--- SET OF TASKS ---
[A] From the passage on depth-guided 3D scene editing, extract word for word the section that opens with the words containing "Although not shown" and closes with "the teddy bear.".
[B] According to the passage on depth-guided 3D scene editing, which technique can be used to extract the scene's geometry for object insertion?

--- TEXT PASSAGE ---
- - -

FIG. 4 depicts an example of a modified 3D scene utilizing depth-guided text-based editing of 3D NeRFs. As shown in FIG. 4, the results of the techniques described herein are displayed for a scene including a teddy bear. For the scene depicted in FIG. 4, the input views are displayed on the left column as the “Original” input view. Each subsequent column after the “Original” input view column illustrates the generated modified 3D scene based on varying text prompts such as “Racoon,” “Red Panda,” “Grizzly Bear,” and “Panda Bear.” Object masks are extracted depending on user-specified regions of interest of the scene. The object masks are rendered in the lower corner of the modified 3D scenes of FIG. 4. As shown in FIG. 4, the modified 3D scenes generated by the techniques described herein enable a realistic appearance that closely matches the input prompt with high-frequency texture details and consistent geometry. For example, the teddy bear is edited to a variety of different animals (e.g., raccoon, red panda, grizzly bear, panda bear). As illustrated by FIG. 4, the edited teddy bear has view-consistent edits and is highly realistic for multiple edits.

Although not shown in FIG. 4, the techniques described herein can also be used for 3D object insertion into the 3D scene as part of the 3D scene modification. Similar to the above-described techniques, object insertion can utilize the scene's NeRF geometry (e.g., depth maps). For instance, extraction of the scene's geometry can be performed using a technique known as truncated signed distance function (TSDF). Using the depth maps, new objects may be introduced into the scene, such as a 3D hat, added to the teddy bear.

FIG. 5 depicts an example of a comparison between a modified 3D scene utilizing depth-guided text-based editing of 3D NeRFs as compared to conventional techniques. As shown by FIG. 5, original input images are illustrated by the column labeled as “Original Input Images.” The original input images of the teddy bear from FIG. 4 are shown in FIG. 5 and the text prompt is “a teddy bear with a rainbow tie-dye pattern.” The subsequent column after the Original Input Images column illustrates the modified 3D scene results using conventional techniques. As shown, edits to the teddy bear based on the prompt modify the entire teddy bear as well as produce undesirable edits to the background. Column three illustrates results using the conventional techniques and object masking, and column four illustrates the results using the techniques described herein. As is shown in column three, the entire teddy bear displays the modification associated with the text prompt. As compared to column four, drastic improvements are possible using the techniques described herein as the area of interest (e.g., a t-shirt region) of the teddy bear displays the modifications with the hands, head, and leg portions of the teddy bear remaining unchanged. FIG. 5 demonstrates the ability to use the techniques described herein to enable drastic edits to the input scene while also significantly improving on visual quality and texture detail.

- - -

--- STORED DATA ---

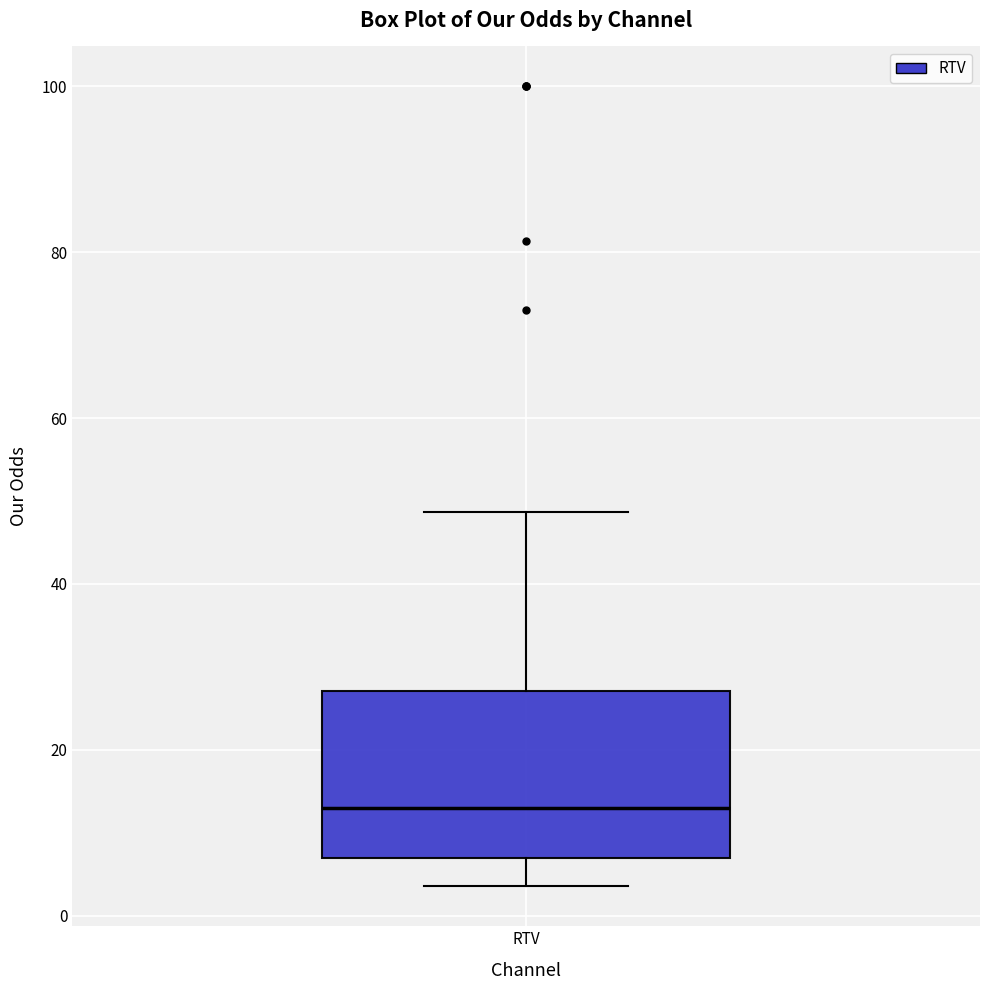

Transcribe this box plot: give where the median line is, the range the box spans, and where the two whiskers end, as read against the y-axis. The values are not printed on the chart, so give them approximately, as read against the axis.

median 12, box 6 to 28, whiskers 4 to 48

- - -

--- TASK RESULTS ---
[A]
Although not shown in FIG. 4, the techniques described herein can also be used for 3D object insertion into the 3D scene as part of the 3D scene modification. Similar to the above-described techniques, object insertion can utilize the scene's NeRF geometry (e.g., depth maps). For instance, extraction of the scene's geometry can be performed using a technique known as truncated signed distance function (TSDF). Using the depth maps, new objects may be introduced into the scene, such as a 3D hat, added to the teddy bear.

[B] Truncated signed distance function (TSDF).